Are you aware of sci/copy-ns?
No, I just have looked at sci/copy-ns source code the first time. I'm not entirely sure how to use it? Currently, I'm doing:
(defn eval!
[form]
(let [ctx (sci/init
{:namespaces
(into {}
(map (fn [ns]
[ns (ns-publics ns)]))
['clojure.core
'clojure.string
'
'babashka.process
'app.effect
'app.blob.store
'storrito.effect])
:classes {'java.lang.Throwable Throwable
'java.io.File java.io.File}})]
(sci/eval-form ctx
form))) copy-ns is a bit like this but more advanced, it also copied macros properly
Ah okay, cool
clojure.core and clojure.sring should probably not be necessary since they come with SCI
unless you're missing some core functions
that are new
anyway, if this works, it seems like a minimal amount of work to maintain :)
Yeah, totally fine π I just thought about using clojure.core/eval since is yet another detail you have to explain your colleagues or the agent.

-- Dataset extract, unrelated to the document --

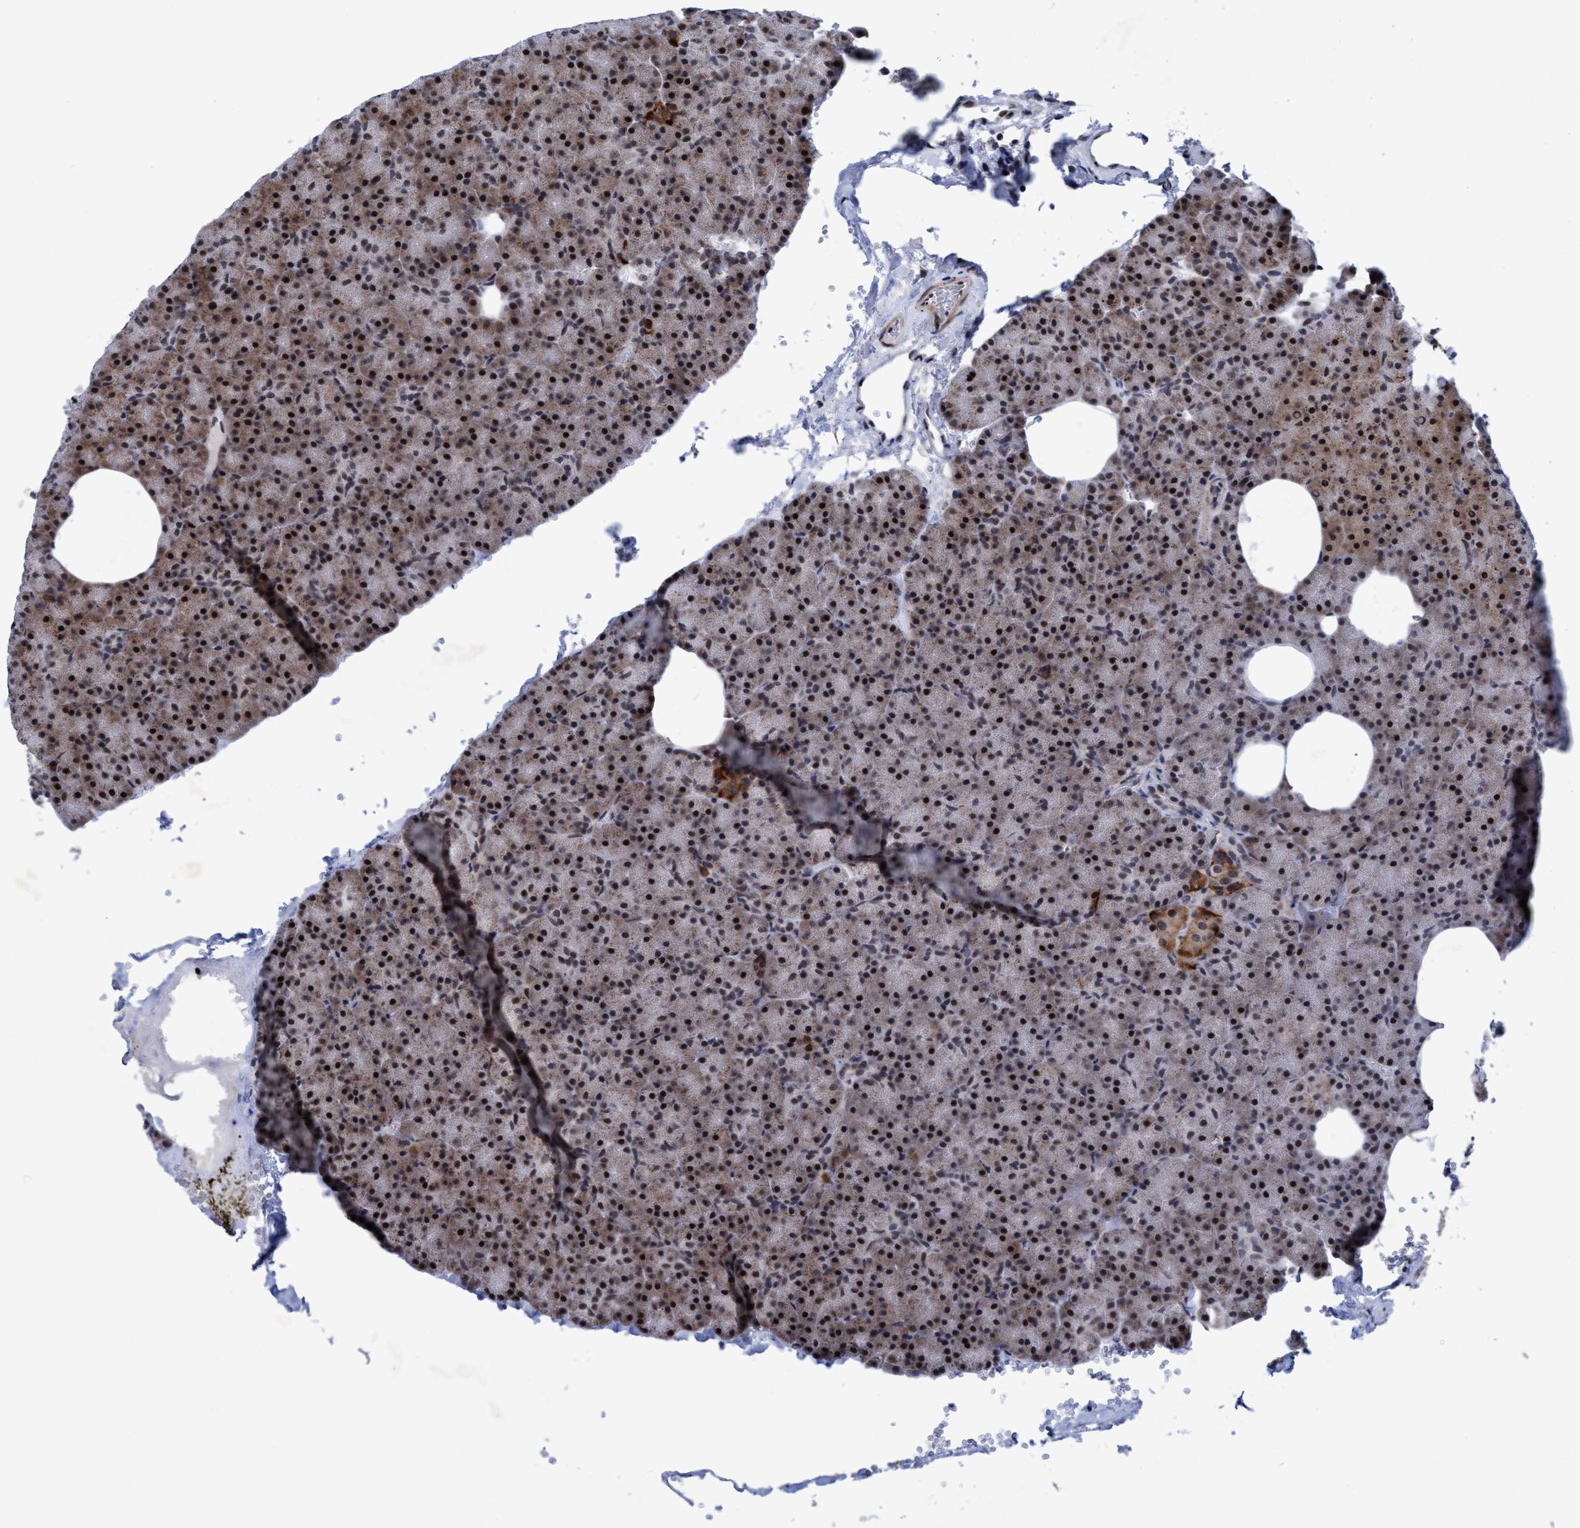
{"staining": {"intensity": "strong", "quantity": ">75%", "location": "cytoplasmic/membranous,nuclear"}, "tissue": "pancreas", "cell_type": "Exocrine glandular cells", "image_type": "normal", "snomed": [{"axis": "morphology", "description": "Normal tissue, NOS"}, {"axis": "morphology", "description": "Carcinoid, malignant, NOS"}, {"axis": "topography", "description": "Pancreas"}], "caption": "Exocrine glandular cells exhibit high levels of strong cytoplasmic/membranous,nuclear expression in about >75% of cells in unremarkable pancreas.", "gene": "GLT6D1", "patient": {"sex": "female", "age": 35}}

Claude Code for example today just used clojure.core/eval since it wasn't aware of my SCI helper namespace, but I will add it to the claude.md
For other use cases: how secure is it to rely on SCI as a sandbox? Looking at things like meltdown and spectre. Could they be mitigated by not providing a way to receive an exact timestamp. Should it be wrapped into something like gvisor or a microvm?
SCI sandboxing should be safe in the sense that it doesn't let you execute code you don't give it access to. But there is one main caveat: it doesn't give you any control over how long your code is running
SCI runs directly in your host and doesn't do anything special with regards to system resources, it doesn't limit RAM or the time it's running
Okay, so an endless loop, adding objects to an array to fill the heap would be a problem. Sorry, for hijacking this thread for further questions π As the creator of all these great projects like Squint, Cherry, SCI, babashka, nbb, ... what would you use as a sandbox to execute Clojure code that has been generated by an AI agent in response to a user prompt? I'm considering to rely on something like https://e2b.dev/ but having something more lightweight would of course be preferable. Especially if the Clojure Code for example only assembles a few Hiccup pages or so.
Currently I'm just reviewing the code and confirming it by hand
claude also has a --sandbox flag which will use macOS's sandboxing feature
Yeah, I allow Claude Code to even eval code via nrepl without asking anymore π But if you build an AI feature into your web app, then any user could prompt the AI to write malicious code.
or you could use a webbrowser as a sandbox if it's just pure clojure functions
yeah, that sounds like something you want to run in a container
Yes, but the container would also only be kind of safe with something like https://gvisor.dev/
But I also already thought about using a web browser as sandbox, like a headless chrome on the server. Probably, one of the most secure sandboxes that are available for free.
However, I would love to see AI generate more Clojure code instead of JS clojure-spin I think it would even be beneficial for our customers, since Clojure is faster to learn than JS, if someone like to go down this rabbit hole.